Plus de six mois après l'incendie dramatique de la cathédrale Notre Dame de Paris, on commence à en savoir plus sur les défaillances du système de protection incendie.

 

Il faut rappeler que l’organisation de la sécurité incendie à Notre-Dame de Paris était répartie entre trois acteurs. D’un côté, une société de sécurité privée, un de ses agents est chargé de surveiller l’unité de gestion des alarmes située au PC sécurité. En cas d’alarme, il alerte un second agent qui, lui, est salarié du diocèse. Mais si l’alarme se déclenche dans les tours du parvis, c’est un troisième agent, salarié du ministère de la Culture, qui est alors chargé de procéder à une "levée de doute". Non seulement ces trois personnes chargées de travailler ensemble ont donc trois employeurs différents, mais le contrat signé à partir de 2016 prévoit qu’il n’y ait plus qu’un agent de la société privée sur place, contre deux auparavant.

 

Aussi, selon des agents de la société de sécurité privée, bien avant l'incendie, l’unité de gestion des alarmes se déclenchait souvent sans raison. "On ne parvenait pas à la réenclencher ensuite, donc l’alarme ne jouait plus son rôle, expliquent-ils. Quand on remontait les dysfonctionnements, on devait envoyer un fax à notre patron, c’est lui qui se chargeait de le transmettre au ministère de la Culture. Mais ces rapports étaient une source de tension avec notre hiérarchie, et rien ne changeait. Donc, on signalait de moins en moins les alertes." À cela s’ajoute une mauvaise communication entre les différentes parties impliquées dans la surveillance de la cathédrale.

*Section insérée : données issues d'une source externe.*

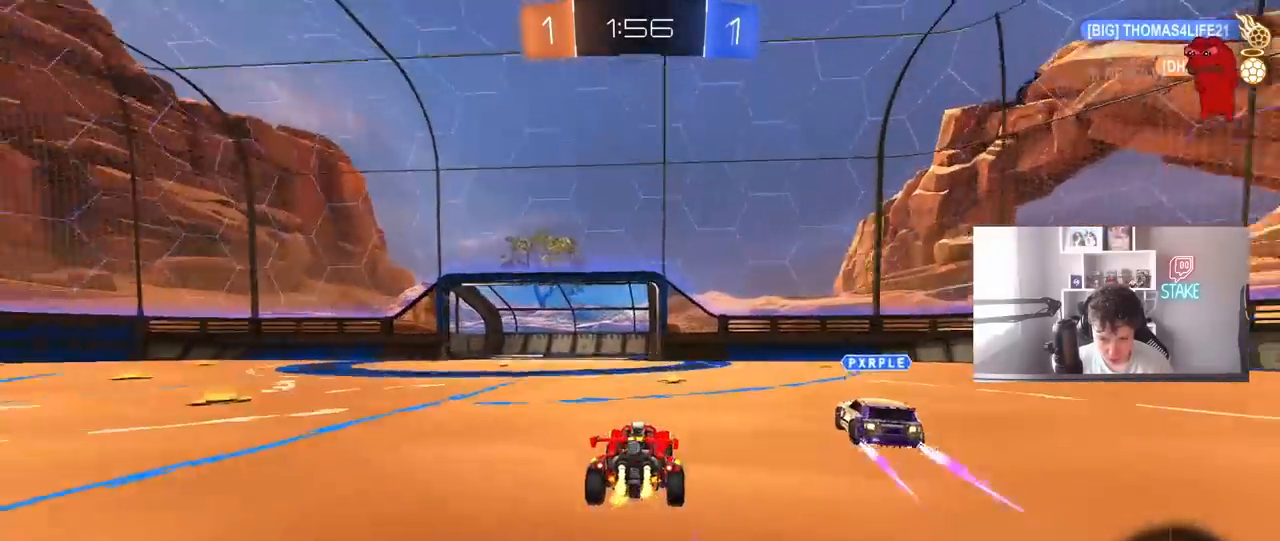
{"keys": ["a", "w"], "mouse": ["left"], "mouse_move": "still", "events": [[217, "d", "down"], [350, "a", "down"], [350, "d", "up"]]}
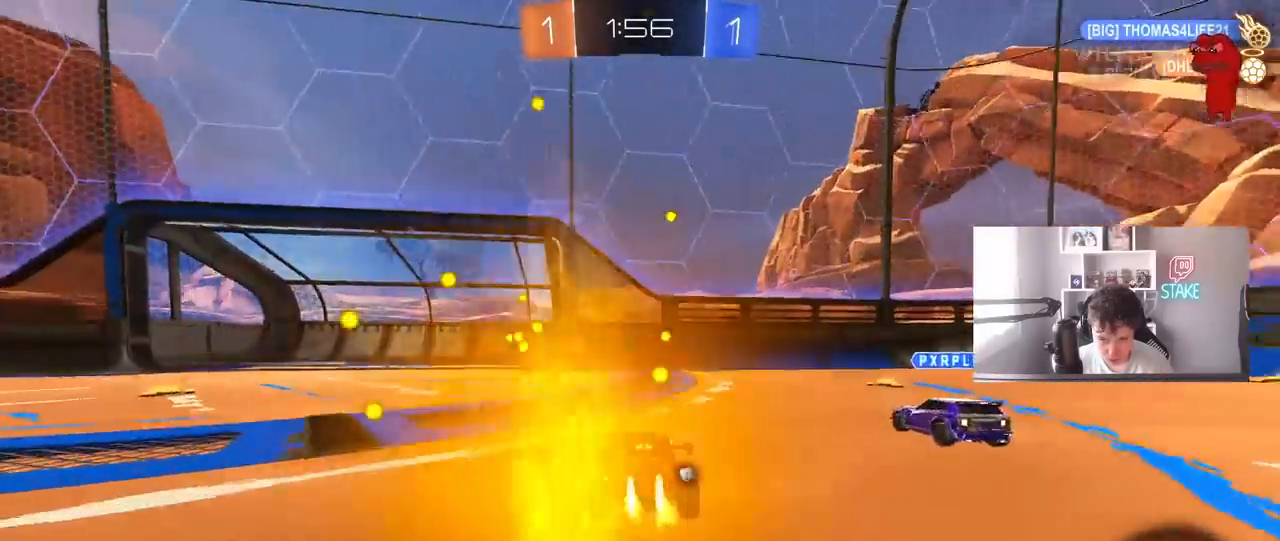
{"keys": ["d", "s", "space"], "mouse": [], "mouse_move": "still", "events": [[33, "a", "up"], [83, "d", "down"], [183, "mouse_left", "up"], [233, "w", "up"], [283, "a", "down"], [283, "s", "down"], [317, "a", "up"], [467, "space", "down"]]}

Si des membres du ministère de la Culture et les sapeurs-pompiers se retrouvent régulièrement pour faire le point, jamais ils ne sollicitent les agents chargés de la sécurité.

 

Des problèmes qui ont l'air de se manifester en cascade. En effet, C’est dans ce contexte qu’un nouvel agent de la société de sécurité prend ses fonctions quelques jours à peine avant que l’incendie ne se déclare. Lorsque l’alarme se déclenche le lundi 15 avril 2019 à 18h16, il est coincé dans le PC sécurité. Peu familier des lieux, il aurait indiqué que le départ de feu se trouvait dans les combles de la sacristie. En réalité, il est parti des combles sous la flèche : les pompiers ont donc été appelés plus d'une demie-heure après le déclenchement de la première alarme, alors que le feu s’était déjà largement propagé. 

 

Les difficultés commençant a être découvertes, il reste maintenant à prendre acte de celles-ci pour s'assurer que la protection incendie puisse être d'une fiabilité optimale même si le risque zéro semble difficilement (et plutôt logiquement) inatteignable.